チワワは他の犬種に比べて水頭症の発症率が高いことで知られています。脳脊髄液が頭部に過剰に貯まる疾患で、ドーム型の頭や泉門(頭の軟らかい部分)の残存はその予兆とされます。

症状 費用目安
軽度(薬でコントロール) 月8,000〜20,000円
中等度(定期的な画像診断) MRI:70,000〜120,000円(都度)
重度(手術:シャント留置) 300,000〜600,000円

水頭症は先天性疾患として扱う保険会社もあるため、補償対象になるかを加入前に必ず確認する必要があります。

リスク2:低血糖発作

体重1〜3kgのチワワは、体内の血糖を維持する能力が低く、食事を抜いたり興奮・ストレスが加わるだけで低血糖発作を起こすことがあります。

状況 対応と費用
軽度(フラつき・震え) 糖分補給で回復。
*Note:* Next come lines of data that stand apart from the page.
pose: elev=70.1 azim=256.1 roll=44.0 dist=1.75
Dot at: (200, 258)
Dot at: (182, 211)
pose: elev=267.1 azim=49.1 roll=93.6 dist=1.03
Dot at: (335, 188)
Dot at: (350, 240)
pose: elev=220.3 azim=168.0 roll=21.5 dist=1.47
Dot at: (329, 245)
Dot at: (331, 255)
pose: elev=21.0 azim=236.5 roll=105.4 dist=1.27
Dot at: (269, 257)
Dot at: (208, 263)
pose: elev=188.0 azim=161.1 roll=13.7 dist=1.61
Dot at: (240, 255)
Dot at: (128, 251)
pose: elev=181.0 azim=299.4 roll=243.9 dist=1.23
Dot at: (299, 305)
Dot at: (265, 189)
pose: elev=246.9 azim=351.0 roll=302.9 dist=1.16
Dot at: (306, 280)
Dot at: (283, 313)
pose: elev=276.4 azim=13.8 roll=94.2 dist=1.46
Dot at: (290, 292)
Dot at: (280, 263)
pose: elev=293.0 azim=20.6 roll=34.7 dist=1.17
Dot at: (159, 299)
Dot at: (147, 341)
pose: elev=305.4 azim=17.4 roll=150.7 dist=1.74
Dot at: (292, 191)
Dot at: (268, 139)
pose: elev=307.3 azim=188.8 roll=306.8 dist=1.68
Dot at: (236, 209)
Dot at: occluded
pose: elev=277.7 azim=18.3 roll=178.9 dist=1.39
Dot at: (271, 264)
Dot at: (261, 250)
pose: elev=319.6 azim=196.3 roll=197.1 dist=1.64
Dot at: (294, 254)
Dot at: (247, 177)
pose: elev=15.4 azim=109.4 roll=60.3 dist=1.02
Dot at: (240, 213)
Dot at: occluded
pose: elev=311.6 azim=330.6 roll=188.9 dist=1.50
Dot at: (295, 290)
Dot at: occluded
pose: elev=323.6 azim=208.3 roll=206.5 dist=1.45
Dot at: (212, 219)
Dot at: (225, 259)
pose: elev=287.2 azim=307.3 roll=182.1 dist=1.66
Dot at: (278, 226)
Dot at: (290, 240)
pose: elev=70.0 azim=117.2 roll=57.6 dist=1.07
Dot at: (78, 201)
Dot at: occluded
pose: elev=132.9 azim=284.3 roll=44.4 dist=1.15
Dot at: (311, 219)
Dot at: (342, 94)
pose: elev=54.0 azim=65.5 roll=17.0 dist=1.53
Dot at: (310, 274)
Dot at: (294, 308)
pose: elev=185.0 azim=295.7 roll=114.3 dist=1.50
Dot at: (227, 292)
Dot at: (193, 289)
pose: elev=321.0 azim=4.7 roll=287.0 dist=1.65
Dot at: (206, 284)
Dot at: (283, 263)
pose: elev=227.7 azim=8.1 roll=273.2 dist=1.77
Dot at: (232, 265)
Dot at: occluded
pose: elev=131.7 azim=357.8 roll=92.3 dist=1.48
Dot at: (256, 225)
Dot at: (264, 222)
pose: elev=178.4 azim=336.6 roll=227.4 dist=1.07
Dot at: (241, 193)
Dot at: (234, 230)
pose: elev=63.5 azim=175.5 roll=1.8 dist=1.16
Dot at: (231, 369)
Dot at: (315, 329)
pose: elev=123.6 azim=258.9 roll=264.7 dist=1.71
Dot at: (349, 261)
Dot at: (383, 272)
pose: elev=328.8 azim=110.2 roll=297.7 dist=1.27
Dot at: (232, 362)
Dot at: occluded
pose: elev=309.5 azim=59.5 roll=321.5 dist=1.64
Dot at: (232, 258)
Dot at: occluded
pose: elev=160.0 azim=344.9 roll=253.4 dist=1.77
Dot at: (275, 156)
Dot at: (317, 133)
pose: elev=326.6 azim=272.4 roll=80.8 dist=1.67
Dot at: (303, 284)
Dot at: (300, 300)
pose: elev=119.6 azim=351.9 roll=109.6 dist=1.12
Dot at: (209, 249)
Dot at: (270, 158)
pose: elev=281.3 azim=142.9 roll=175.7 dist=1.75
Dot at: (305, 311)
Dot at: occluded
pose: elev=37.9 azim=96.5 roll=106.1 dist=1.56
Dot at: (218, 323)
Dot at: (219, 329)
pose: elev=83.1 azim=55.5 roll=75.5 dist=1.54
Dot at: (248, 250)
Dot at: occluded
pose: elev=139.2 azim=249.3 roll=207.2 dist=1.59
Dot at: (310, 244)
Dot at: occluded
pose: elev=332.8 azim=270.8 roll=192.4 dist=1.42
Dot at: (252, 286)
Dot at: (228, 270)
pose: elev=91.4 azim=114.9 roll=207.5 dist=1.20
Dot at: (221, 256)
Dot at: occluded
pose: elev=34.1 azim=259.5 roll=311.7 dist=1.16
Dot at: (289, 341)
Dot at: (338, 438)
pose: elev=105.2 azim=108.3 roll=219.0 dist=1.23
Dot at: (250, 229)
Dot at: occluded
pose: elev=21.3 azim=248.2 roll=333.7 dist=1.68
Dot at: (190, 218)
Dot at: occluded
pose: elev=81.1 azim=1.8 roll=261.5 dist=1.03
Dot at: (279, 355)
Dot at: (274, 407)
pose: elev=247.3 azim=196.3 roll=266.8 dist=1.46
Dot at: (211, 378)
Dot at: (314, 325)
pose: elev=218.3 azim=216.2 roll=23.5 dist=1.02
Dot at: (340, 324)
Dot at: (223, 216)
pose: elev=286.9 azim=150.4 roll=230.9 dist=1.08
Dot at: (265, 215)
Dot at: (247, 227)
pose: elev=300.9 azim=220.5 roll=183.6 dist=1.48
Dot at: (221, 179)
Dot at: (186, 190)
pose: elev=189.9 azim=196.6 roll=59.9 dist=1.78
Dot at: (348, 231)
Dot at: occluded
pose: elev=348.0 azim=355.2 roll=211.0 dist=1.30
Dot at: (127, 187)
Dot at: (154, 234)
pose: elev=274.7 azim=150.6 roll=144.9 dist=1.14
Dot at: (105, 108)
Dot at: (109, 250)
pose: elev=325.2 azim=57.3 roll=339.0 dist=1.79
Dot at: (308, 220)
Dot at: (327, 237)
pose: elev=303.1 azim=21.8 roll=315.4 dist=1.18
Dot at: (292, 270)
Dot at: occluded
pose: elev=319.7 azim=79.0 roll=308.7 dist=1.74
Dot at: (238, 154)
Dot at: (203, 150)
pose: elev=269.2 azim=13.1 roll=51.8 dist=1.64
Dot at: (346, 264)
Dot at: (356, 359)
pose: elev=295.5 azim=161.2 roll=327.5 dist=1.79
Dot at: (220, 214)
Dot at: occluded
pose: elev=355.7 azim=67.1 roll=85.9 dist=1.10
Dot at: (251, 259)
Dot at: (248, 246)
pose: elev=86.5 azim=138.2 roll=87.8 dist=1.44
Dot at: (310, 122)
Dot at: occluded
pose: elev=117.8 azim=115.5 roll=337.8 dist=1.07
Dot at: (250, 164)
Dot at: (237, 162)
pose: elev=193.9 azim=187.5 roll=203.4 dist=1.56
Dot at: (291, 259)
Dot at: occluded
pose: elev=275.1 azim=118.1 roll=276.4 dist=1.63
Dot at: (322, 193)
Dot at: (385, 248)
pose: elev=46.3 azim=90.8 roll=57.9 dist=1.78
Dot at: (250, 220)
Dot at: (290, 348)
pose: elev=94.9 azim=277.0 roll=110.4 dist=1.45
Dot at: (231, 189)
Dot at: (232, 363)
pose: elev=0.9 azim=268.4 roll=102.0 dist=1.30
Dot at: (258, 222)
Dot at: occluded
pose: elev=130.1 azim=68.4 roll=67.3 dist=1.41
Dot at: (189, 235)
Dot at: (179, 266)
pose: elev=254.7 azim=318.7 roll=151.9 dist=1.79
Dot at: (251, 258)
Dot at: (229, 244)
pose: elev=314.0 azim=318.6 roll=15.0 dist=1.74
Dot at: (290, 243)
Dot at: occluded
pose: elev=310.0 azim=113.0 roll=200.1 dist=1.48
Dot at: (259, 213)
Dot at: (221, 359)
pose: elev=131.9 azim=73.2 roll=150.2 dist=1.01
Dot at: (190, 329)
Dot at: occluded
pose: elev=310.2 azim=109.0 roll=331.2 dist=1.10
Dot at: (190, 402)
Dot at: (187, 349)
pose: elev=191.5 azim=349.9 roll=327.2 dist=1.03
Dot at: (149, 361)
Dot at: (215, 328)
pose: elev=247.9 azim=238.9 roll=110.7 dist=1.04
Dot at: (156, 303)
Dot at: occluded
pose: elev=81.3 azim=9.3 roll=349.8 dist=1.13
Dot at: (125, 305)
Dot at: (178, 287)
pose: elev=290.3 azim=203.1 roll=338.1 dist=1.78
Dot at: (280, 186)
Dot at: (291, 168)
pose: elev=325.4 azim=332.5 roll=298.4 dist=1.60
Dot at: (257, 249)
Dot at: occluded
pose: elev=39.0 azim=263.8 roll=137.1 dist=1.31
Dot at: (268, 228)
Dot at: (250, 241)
受診:5,000〜10,000円
中等度(意識朦朧) 点滴入院:30,000〜80,000円
重度(けいれん・昏睡) 集中治療:100,000〜200,000円

子犬期だけでなく、老齢になってからも再発しやすいのがチワワの低血糖の特徴です。

リスク3:膝蓋骨脱臼(パテラ)

超小型犬であるチワワは、トイプードルと同様に膝蓋骨脱臼の発症率が高い犬種です。体が小さい分、手術費用はやや抑えられますが、両足発症のリスクは同様に存在します。

治療 費用目安
手術(片足) 100,000〜200,000円
手術(両足) 200,000〜400,000円

「超小型犬は麻酔リスクが高い」という見落とされやすいコスト

チワワを含む超小型犬(体重2kg以下)は麻酔管理が難しく、術前検査・麻酔の精密管理・術後の体温管理が通常より厳密に必要です。

追加コスト項目 費用目安
術前の精密検査(血液・心電図) 20,000〜40,000円
麻酔モニタリング(高精度) 5,000〜15,000円(手術ごとに追加)
術後ICU管理(体温維持) 10,000〜30,000円/日

水頭症の手術や膝蓋骨脱臼の手術において、この追加コストがトータルで3〜5万円上乗せされることが多いです。これはシミュレーションでも見落としやすいコストです。


チワワの10年間治療費シミュレーション

水頭症の薬物治療+低血糖の緊急入院1回+膝蓋骨脱臼(片足)を想定した試算です。

項目 費用
水頭症の薬物管理(月1.2万円×8年) 1,152,000円
低血糖の緊急入院(1回) 60,000円
膝蓋骨脱臼手術(片足、4歳) 150,000円
合計 約136万円

保険あり/なしの比較(70%プラン)

項目 保険なし 保険あり
総治療費 1,362,000円 1,362,000円
保険金受取 0円 約953,000円
保険料(10年間) 0円 約240,000円
実質負担 136万円 約64.9万円

保険があれば約71万円の節約。水頭症のような慢性疾患が続くほど、通院補償の効果が累積されます。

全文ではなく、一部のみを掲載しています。